─── Extrait

Les responsables de ces initiatives devraient obtenir un avis d’expert auprès de ces organismes. S’ils ne bénéficient pas de l’expertise requise, il faudrait qu’ils la cherchent ailleurs, et l’organisme devrait renforcer sa capacité de fournir elle-même cette expertise. Le gouvernement devrait ensuite publier les résultats de toutes ces enquêtes, et tout changement de politique devrait être clairement et publiquement lié à ces résultats.

Entre-temps, le gouvernement devrait en dire et en faire le moins possible. Même la suggestion d’établir une société d’État soutenue par le gouvernement dans un marché privé a peut-être déjà refroidi les investisseurs.

Par ailleurs, à titre d’exemple d’un organisme appartenant à l’État exploité dans un environnement concurrentiel, non sans soulever des préoccupations, la première ministre Danielle Smith a mentionné l’Alberta Treasury Branch, une banque appartenant à l’État. En effet, il reste peu de raisons convaincantes justifiant que le gouvernement continue de participer à un marché des services financiers bien développé, et il en va de même pour le marché de l’électricité[8].

POUR L’AVENIR

L’électricité ne devrait pas en soi soulever un intérêt particulier. Elle doit simplement être disponible quand et où les gens et les entreprises en ont besoin, au prix le plus bas possible. Les réseaux électriques et les marchés de l’électricité sont complexes et dynamiques, et tout changement doit être réfléchi et bien conçu pour réduire au minimum le risque de perturbations et de conséquences imprévues. Les politiciens doivent écouter attentivement les conseils des organismes techniques et de règlementation, et des spécialistes externes s’ils veulent comprendre toutes les ramifications que peuvent générer les divers plans d’action.

L’Alberta ne devrait pas apporter de changements à son réseau d’électricité avant d’avoir reçu et analysé tous les rapports qui lui sont soumis afin d’éviter de compromettre la fiabilité, l’abordabilité et la sécurité en matière d’approvisionnement énergétique à mesure que le réseau évolue vers la carboneutralité.

 

* Charles Deland est directeur associé de recherche à l’Institut C.D. Howe de Calgary. Une version antérieure de cet article a été publiée par l’Institut C.D. Howe dans son bulletin daté du 19 décembre 2023, voir : <www.cdhowe.org/intelligence-memos/charles-deland-alberta-needs-stable-policy-approach-power>.

  1. « Règlement sur l’électricité propre » (19 août 2023) 157:33 Gazette du Canada, en ligne : Gouvernement du Canada <www.gazette.gc.ca/rp-pr/p1/2023/2023-08-19/html/reg1-fra.html>.

──────
─── Jeu de données

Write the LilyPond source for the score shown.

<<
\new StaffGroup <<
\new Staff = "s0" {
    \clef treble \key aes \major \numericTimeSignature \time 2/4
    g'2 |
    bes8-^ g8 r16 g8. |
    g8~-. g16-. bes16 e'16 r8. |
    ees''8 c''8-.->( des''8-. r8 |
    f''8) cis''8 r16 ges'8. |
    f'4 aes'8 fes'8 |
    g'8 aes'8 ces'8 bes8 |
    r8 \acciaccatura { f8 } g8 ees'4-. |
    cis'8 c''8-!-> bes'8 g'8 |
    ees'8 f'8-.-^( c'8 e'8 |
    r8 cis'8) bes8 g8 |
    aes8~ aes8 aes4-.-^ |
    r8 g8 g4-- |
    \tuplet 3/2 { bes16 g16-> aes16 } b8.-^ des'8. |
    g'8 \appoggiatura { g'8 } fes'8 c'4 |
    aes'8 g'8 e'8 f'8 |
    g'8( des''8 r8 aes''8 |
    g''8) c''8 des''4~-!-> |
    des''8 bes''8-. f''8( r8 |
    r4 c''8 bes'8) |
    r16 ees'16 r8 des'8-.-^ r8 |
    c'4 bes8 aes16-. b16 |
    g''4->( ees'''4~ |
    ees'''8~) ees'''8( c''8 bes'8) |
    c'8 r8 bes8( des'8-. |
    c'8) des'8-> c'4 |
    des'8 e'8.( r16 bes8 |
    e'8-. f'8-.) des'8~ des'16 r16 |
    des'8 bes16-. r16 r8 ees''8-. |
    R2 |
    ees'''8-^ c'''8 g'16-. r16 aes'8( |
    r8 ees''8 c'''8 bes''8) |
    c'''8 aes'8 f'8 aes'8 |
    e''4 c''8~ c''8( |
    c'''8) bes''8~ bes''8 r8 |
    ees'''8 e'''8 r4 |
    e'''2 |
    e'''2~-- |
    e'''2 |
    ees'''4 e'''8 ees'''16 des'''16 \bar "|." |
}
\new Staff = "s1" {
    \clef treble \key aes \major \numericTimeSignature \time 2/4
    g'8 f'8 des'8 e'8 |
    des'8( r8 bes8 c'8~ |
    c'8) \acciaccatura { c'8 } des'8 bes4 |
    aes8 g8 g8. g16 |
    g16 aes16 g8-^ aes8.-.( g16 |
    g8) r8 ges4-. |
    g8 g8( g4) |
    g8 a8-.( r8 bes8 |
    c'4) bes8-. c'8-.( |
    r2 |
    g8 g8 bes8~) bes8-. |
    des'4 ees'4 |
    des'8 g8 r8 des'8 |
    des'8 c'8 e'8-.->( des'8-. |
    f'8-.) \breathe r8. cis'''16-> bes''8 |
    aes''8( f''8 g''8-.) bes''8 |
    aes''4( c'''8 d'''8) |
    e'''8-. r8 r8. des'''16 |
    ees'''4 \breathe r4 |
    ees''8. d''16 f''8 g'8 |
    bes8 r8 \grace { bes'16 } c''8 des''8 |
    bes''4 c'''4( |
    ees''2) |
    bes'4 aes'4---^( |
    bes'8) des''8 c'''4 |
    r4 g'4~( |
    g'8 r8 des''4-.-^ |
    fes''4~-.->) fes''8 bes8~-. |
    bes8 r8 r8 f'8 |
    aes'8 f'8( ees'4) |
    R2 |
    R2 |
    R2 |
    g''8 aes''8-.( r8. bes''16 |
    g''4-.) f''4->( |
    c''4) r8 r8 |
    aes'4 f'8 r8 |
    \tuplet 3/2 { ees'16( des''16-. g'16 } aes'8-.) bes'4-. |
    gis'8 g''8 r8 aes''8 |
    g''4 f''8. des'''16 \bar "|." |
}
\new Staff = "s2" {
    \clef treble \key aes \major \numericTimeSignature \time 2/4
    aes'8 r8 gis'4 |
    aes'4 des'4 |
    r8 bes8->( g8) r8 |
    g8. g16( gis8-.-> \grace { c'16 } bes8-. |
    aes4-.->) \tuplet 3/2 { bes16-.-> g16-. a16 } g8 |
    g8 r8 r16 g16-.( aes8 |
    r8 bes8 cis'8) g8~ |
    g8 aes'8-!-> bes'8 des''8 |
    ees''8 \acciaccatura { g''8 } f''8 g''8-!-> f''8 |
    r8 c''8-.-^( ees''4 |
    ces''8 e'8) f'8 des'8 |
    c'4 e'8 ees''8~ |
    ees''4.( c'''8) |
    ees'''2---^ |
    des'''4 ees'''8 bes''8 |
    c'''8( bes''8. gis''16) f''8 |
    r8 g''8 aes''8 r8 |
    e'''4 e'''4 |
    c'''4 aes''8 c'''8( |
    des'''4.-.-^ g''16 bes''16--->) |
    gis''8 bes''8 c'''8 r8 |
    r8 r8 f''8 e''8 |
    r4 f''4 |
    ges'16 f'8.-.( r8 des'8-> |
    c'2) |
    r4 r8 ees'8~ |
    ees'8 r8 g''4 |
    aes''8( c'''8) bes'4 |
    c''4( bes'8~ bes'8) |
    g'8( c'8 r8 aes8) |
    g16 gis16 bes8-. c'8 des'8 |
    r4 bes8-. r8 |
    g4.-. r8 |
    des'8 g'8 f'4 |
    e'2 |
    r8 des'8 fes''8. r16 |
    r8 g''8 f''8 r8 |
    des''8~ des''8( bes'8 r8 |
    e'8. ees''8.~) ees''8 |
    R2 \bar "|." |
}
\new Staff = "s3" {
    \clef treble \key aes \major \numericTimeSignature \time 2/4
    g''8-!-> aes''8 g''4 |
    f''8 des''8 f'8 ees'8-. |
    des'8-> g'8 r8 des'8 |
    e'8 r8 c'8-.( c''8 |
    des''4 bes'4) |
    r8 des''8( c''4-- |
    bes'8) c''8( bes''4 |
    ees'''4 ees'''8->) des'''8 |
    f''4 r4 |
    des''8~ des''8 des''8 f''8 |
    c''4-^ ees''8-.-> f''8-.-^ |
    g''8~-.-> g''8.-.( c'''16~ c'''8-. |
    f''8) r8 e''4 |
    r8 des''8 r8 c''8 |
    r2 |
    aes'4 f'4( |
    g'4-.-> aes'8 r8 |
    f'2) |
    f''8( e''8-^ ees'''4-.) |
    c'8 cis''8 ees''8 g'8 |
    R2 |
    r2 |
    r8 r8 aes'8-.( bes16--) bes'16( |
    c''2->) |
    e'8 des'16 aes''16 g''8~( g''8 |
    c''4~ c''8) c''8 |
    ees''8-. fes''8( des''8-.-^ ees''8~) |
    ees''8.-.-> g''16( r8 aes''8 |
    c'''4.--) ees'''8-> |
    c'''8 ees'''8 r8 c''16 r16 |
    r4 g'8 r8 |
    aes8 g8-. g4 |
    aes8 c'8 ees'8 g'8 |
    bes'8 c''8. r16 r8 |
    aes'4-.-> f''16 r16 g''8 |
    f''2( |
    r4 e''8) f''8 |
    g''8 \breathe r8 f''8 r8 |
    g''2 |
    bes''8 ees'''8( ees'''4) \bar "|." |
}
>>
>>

──────

Questions à traiter.
1. Dans l'extrait sur l'électricité en Alberta, quelle banque appartenant à l'État la première ministre Danielle Smith a-t-elle citée en exemple ?
2. Veuillez poursuivre l'extrait sur l'électricité en Alberta à partir de sa dernière phrase.

Corrigé des activités.
1. L'Alberta Treasury Branch.

2.
  2. Note de service de G. Kent Fellows à Nathan Neudorf, ministre de l’Abordabilité et des Services publics de l’Alberta, « Renewables Moratorium Risks Harming Alberta’s Investment Climate » (21 août 2023), en ligne : Institut C.D. Howe <www.cdhowe.org/intelligence-memos/g-kent-fellows-renewables-moratorium-risks-harming-albertas-investment-climate>.
  3. Alberta Sovereignty within a United Canada Act, SA 2022, c A-33.8
  4. Jessica Kennedy, Larissa Lees, Nathan Green et Siobain Quinton, « Change on the Horizon for Alberta’s Electricity Regulatory Regime in 2024 » (23 novembre 2023), en ligne : Bennet Jones <www.bennettjones.com/Blogs-Section/Change-on-the-Horizon-for-Albertas-Electricity-Regulatory-Regime-in-2024>.
  5. « Market Pathways » (dernière modification le 30 janvier 2024), en ligne : AESO <www.aesoengage.aeso.ca/market-pathways>.
  6. Gouvernement de l’Alberta, « Transmission Policy Review: Delivering the Electricity of Tomorrow » (23 octobre 2023), en ligne (pdf) : ABlawg <ablawg.ca/wp-content/uploads/2023/11/Transmission-Policy-Green-Paper-2023.pdf>.
  7. « AUC inquiry into the ongoing economic, orderly and efficient development of electricity generation in Alberta » (23 octobre 2023), en ligne (pdf) : AUC < efiling-webapi.auc.ab.ca/Document/Get/795151>.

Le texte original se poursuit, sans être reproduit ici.